O mesmo acontecia com as camisas e chuteiras. Estas tinham pregos. Isso mesmo: pregos que chegavam a ferir e sangrar os pés dos jogadores. Isso sem falar no gramado de jogo: nas fotos e vídeos que hoje encontramos facilmente no youtube, vemos os jogadores correndo em verdadeiras piscinas enlameadas. Isso me faz lembrar o jogo final da Taça Intercontinental de 1987, entre Futebol Clube do Porto e Peñarol, vencida pelo clube português por 2 x 1. Os atletas jogaram debaixo de neve e quase não se via a bola, um pontinho amarelo que, vez por outra, aparecia na tela da TV. Será que Cristiano Ronaldo, Messi, Di Maria, Haaland se sujeitariam a jogar nestas condições? Pois era o que se tinha antigamente e não se podia recusar a jogar.
Outro detalhe: além do material esportivo e arenas de jogo, o que dizer da preparação física, alimentação e recursos clínicos antigos? A maioria dos jogadores encerravam suas carreiras aos 33, 31, 30 anos e até menos idade.

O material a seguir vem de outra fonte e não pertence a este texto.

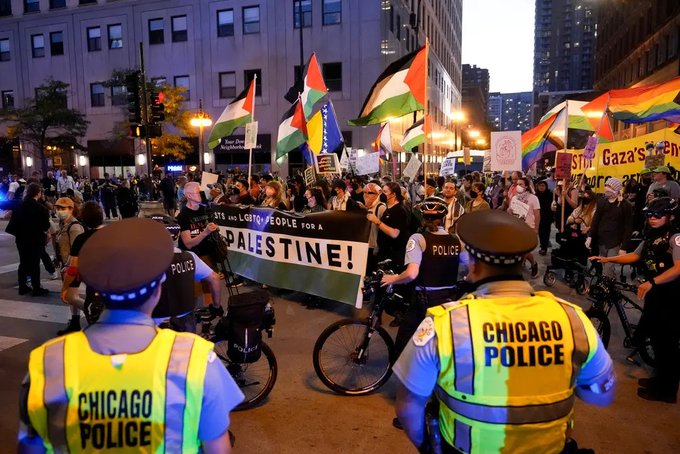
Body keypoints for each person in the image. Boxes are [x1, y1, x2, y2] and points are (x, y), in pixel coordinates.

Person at [393, 210, 616, 453]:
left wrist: (427, 446)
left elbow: (408, 407)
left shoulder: (444, 324)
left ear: (475, 265)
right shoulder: (573, 319)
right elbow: (600, 396)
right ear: (522, 262)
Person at [18, 218, 243, 452]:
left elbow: (30, 448)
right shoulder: (196, 360)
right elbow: (218, 448)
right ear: (157, 290)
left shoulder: (47, 363)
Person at [590, 197, 680, 403]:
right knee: (656, 340)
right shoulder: (652, 235)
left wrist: (652, 283)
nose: (653, 219)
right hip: (656, 293)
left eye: (658, 215)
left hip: (672, 295)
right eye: (650, 215)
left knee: (668, 344)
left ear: (671, 216)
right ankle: (659, 380)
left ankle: (666, 391)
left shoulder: (675, 237)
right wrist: (607, 259)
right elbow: (634, 256)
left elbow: (678, 268)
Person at [380, 197, 461, 357]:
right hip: (450, 300)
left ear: (423, 218)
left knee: (404, 341)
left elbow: (411, 273)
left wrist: (393, 278)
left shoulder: (418, 239)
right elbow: (469, 269)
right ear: (443, 218)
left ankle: (405, 372)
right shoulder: (456, 241)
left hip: (424, 301)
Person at [150, 215, 224, 332]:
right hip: (185, 320)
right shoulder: (190, 257)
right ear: (178, 235)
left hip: (154, 322)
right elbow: (214, 278)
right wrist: (216, 307)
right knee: (189, 350)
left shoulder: (142, 261)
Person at [6, 183, 51, 296]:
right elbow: (45, 226)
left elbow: (14, 221)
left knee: (23, 262)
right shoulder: (42, 209)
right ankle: (36, 288)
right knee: (35, 264)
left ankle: (22, 286)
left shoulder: (19, 205)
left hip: (21, 239)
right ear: (38, 193)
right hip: (35, 239)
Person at [586, 177, 633, 279]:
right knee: (605, 267)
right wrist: (590, 236)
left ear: (616, 189)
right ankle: (610, 285)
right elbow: (596, 220)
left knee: (608, 267)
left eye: (609, 186)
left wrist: (624, 247)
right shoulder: (602, 202)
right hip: (601, 240)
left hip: (615, 242)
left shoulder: (625, 206)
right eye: (606, 186)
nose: (606, 188)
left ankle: (607, 289)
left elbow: (628, 227)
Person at [368, 182, 410, 271]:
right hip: (385, 253)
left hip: (394, 255)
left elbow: (394, 233)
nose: (382, 194)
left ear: (393, 194)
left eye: (385, 192)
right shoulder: (388, 208)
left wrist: (377, 221)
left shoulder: (399, 210)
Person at [507, 176, 540, 278]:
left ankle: (530, 265)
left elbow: (537, 214)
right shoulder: (514, 198)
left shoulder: (533, 198)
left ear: (526, 186)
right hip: (516, 227)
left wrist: (536, 228)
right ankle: (528, 264)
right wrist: (509, 211)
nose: (518, 186)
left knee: (524, 250)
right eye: (517, 184)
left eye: (521, 184)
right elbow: (511, 211)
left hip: (528, 227)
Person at [535, 179, 554, 255]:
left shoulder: (550, 194)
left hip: (547, 216)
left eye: (543, 185)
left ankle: (544, 247)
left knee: (546, 232)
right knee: (540, 232)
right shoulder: (536, 196)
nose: (541, 187)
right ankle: (543, 245)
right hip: (539, 216)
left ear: (546, 186)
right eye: (540, 185)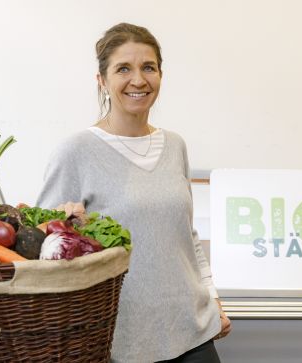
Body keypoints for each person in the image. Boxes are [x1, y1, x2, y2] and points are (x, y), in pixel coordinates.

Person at [36, 22, 231, 362]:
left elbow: (186, 234)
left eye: (148, 68)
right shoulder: (76, 151)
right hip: (116, 340)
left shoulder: (174, 145)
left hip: (192, 329)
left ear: (160, 75)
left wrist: (212, 297)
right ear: (102, 80)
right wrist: (71, 226)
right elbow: (42, 247)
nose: (138, 80)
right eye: (123, 68)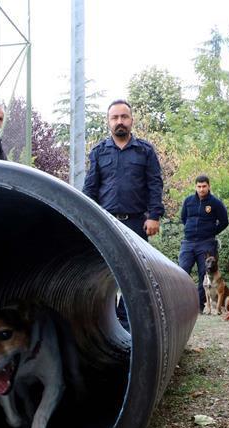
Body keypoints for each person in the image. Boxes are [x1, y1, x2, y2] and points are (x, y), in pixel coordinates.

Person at [81, 99, 164, 330]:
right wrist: (87, 221)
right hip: (106, 224)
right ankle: (105, 323)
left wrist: (154, 216)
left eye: (124, 117)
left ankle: (128, 325)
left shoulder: (145, 151)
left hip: (137, 223)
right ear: (108, 122)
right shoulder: (98, 152)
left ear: (131, 120)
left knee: (136, 276)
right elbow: (90, 190)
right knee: (104, 274)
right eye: (115, 117)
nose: (120, 121)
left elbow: (155, 184)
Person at [179, 175, 229, 312]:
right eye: (199, 186)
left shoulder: (215, 203)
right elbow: (184, 218)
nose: (201, 189)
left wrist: (211, 232)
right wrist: (190, 230)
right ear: (195, 186)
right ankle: (182, 304)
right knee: (182, 271)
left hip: (206, 243)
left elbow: (224, 222)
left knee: (204, 275)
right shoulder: (188, 201)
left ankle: (199, 306)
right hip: (188, 242)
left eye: (204, 186)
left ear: (208, 186)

Uma cirurgia no joelho deixava o sujeito longe dos gramados por seis, oito meses. A alimentação era quase a mesma de uma pessoa comum. Isso para não falar nos salários e o status social, infinitamente menores que os atuais. Hoje Messi ganha, em um dia, o que Maradona jogou meses ou anos para receber, só a título de comparação entre os dois gênios argentinos.

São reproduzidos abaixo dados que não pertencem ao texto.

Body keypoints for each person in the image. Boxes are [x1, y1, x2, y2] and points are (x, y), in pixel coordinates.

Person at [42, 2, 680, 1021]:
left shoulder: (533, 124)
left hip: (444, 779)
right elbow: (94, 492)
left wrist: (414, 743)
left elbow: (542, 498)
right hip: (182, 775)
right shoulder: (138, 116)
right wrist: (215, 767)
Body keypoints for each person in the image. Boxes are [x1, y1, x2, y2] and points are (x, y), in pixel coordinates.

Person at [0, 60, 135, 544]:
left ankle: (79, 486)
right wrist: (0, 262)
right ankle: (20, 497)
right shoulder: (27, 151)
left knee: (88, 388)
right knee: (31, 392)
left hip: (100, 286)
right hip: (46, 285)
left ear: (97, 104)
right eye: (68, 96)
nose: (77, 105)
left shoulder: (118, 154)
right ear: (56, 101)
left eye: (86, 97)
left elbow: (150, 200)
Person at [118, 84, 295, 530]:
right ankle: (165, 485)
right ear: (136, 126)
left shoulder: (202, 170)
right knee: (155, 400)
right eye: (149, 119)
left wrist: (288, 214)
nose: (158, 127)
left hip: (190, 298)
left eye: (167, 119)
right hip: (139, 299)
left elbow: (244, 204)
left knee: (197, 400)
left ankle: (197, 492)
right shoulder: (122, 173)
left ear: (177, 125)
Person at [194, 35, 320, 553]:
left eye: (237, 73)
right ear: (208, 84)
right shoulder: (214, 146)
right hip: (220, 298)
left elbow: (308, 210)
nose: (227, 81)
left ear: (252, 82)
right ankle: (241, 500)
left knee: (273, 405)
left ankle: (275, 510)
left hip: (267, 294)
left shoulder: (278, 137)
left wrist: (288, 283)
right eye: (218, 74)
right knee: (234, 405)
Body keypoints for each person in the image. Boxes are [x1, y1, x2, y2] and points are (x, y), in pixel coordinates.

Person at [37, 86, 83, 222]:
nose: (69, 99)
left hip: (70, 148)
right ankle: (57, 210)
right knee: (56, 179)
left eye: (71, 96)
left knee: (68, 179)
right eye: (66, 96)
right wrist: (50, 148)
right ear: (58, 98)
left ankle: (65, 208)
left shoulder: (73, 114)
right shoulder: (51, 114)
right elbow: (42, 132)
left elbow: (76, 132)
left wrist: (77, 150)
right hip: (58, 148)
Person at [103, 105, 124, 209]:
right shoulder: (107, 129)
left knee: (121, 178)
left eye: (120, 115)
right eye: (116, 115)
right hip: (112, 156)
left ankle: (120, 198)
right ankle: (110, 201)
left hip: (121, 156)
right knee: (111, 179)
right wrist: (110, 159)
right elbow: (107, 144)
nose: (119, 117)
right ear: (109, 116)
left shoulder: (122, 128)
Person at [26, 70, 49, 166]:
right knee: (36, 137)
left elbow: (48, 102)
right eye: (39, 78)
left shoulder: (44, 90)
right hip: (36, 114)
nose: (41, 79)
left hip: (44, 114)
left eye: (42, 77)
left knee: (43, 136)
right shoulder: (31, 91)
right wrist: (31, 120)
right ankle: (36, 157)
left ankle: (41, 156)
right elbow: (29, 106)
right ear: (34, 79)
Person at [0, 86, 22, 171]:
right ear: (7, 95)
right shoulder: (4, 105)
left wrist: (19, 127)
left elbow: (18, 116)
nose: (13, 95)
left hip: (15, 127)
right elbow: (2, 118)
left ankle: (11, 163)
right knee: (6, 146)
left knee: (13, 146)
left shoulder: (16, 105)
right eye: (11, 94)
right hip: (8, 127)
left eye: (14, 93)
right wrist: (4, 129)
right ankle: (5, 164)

Hoje, Cristiano Ronaldo, aos 39 anos e Messi aos 36 ainda jogam em alto nível, mesmo distantes do competitivo futebol europeu. Cristiano tem aparelhos fabulosos de treinamento, como uma esteira usada pela Nasa, dentre outros.

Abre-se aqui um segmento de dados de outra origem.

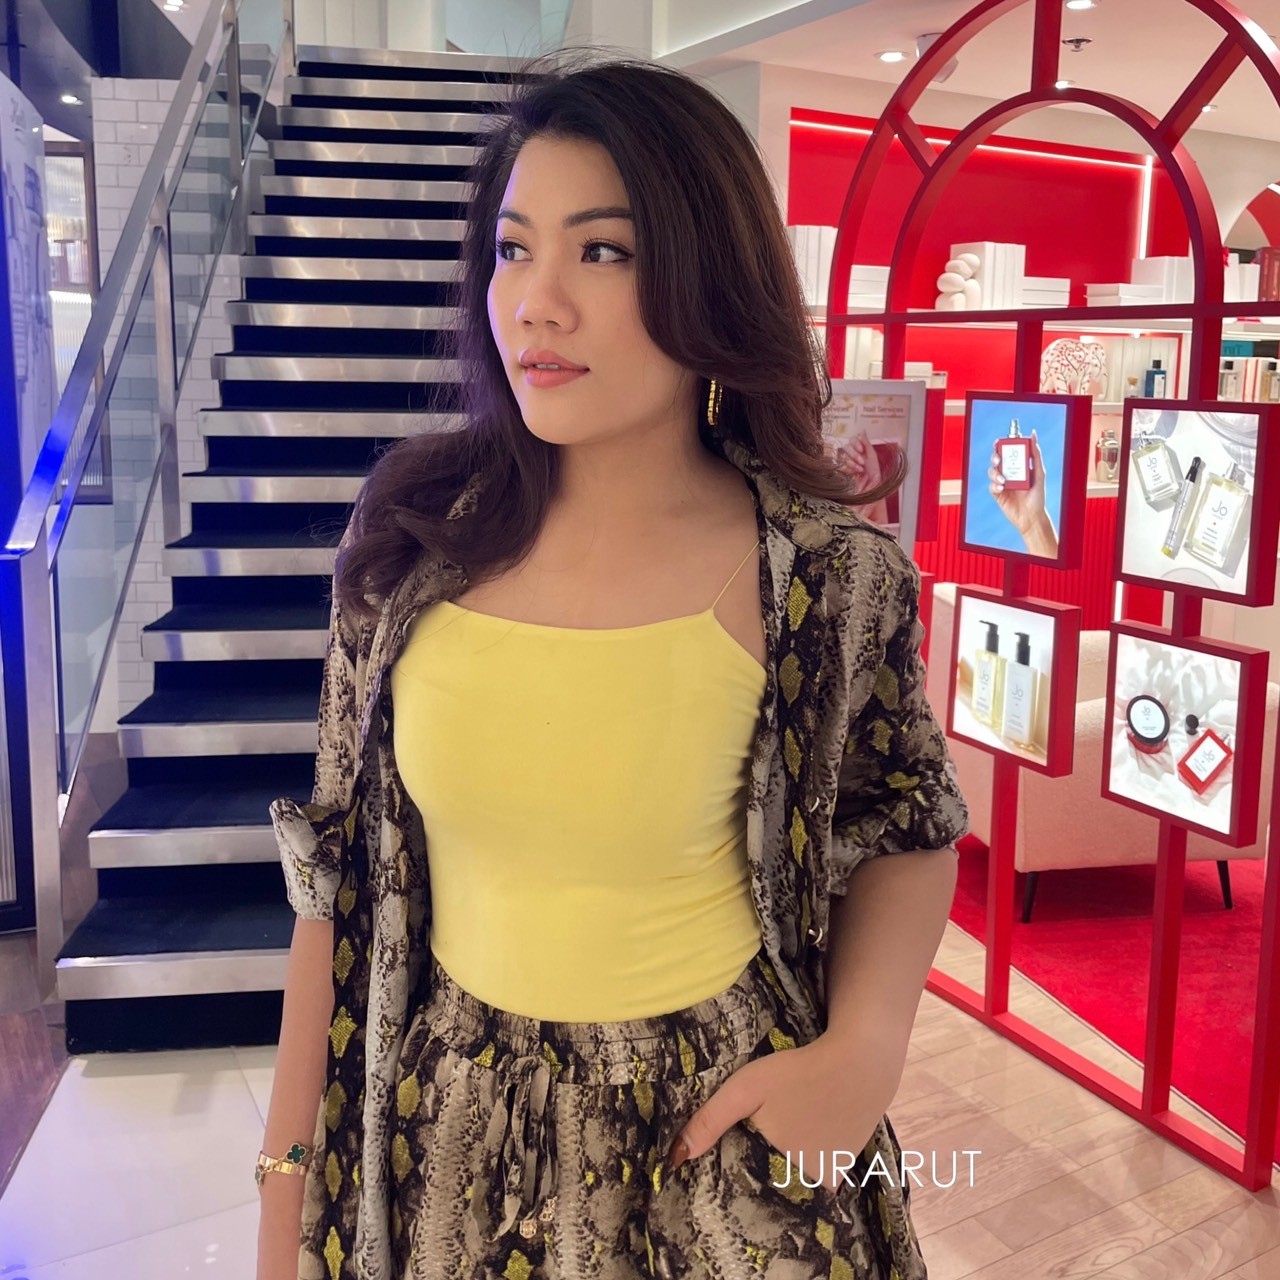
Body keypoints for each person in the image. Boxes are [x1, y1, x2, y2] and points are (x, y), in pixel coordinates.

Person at [256, 46, 970, 1280]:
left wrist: (864, 1047)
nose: (535, 302)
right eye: (511, 248)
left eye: (601, 251)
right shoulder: (409, 545)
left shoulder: (822, 575)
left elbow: (903, 817)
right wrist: (284, 1189)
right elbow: (334, 884)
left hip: (717, 1145)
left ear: (709, 277)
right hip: (445, 1140)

A bola é leve e não encharca, assim como as camisas dry fit. É claro que ele e Messi são acima da média e fora da curva e jogariam no futebol de anos atrás, mas será que com o mesmo desempenho e sem todo o aparato de que dispõe hoje?
Voltemos agora a Pelé. Ele marcou 1283 gols em 1363 jogos (contando com amistosos não-oficiais). Imagine quantos gols ele marcaria hoje com a alimentação, os treinos, o material esportivo, os gramados excelentes e toda a badalação que envolve o futebol, um verdadeiro reality show?
E Maradona? Há vídeos em que ele não está sendo marcado. Nas imagens, ele é simplesmente atacado: agarrado, pisado, chutado, derrubado. Não havia sequer o VAR e valia, unicamente, a interpretação do árbitro. Pelé, Maradona, Zico, Eusébio, todos sofreram nas mãos, e nos pés, de adversários nem sempre leais. Mas ainda assim deixaram um legado de genialidade e elevaram o futebol ao patamar de arte.
Por fim, a turma que diz que os jogadores das antigas não jogariam hoje: grande parte desses “experts” nasceram nos últimos…14 anos ou menos. Não tiveram a chance de ver, ao vivo, a poesia nos campos. Muitos deles nunca foram a um estádio de futebol.
Tudo o que sabem é o que veem nas redes sociais, pois não assistem TV, não leem jornais, livros. No máximo, repetem o que os colegas de grupos virtual também repetem. E isso sem nunca terem chutado uma bola na vida, a não ser em joguinhos eletrônicos.
São estes os “formadores de opinião” que julgam saber mais que um Rivellino, hoje comentarista em programas esportivos e que, ao todo, já dedicou cerca de 80% da vida dele ao futebol, treinando, disputando centenas de partidas por clubes e Seleção Brasileira, e agora analisando.
Devemos, é claro, respeitar todas as opiniões. Mas é impossível não nos divertir com os “craques das redes sociais” que acreditam que o futebol foi inventado em 2010, quando nasceram. É isso aí: bola pra frente que o show não pode parar.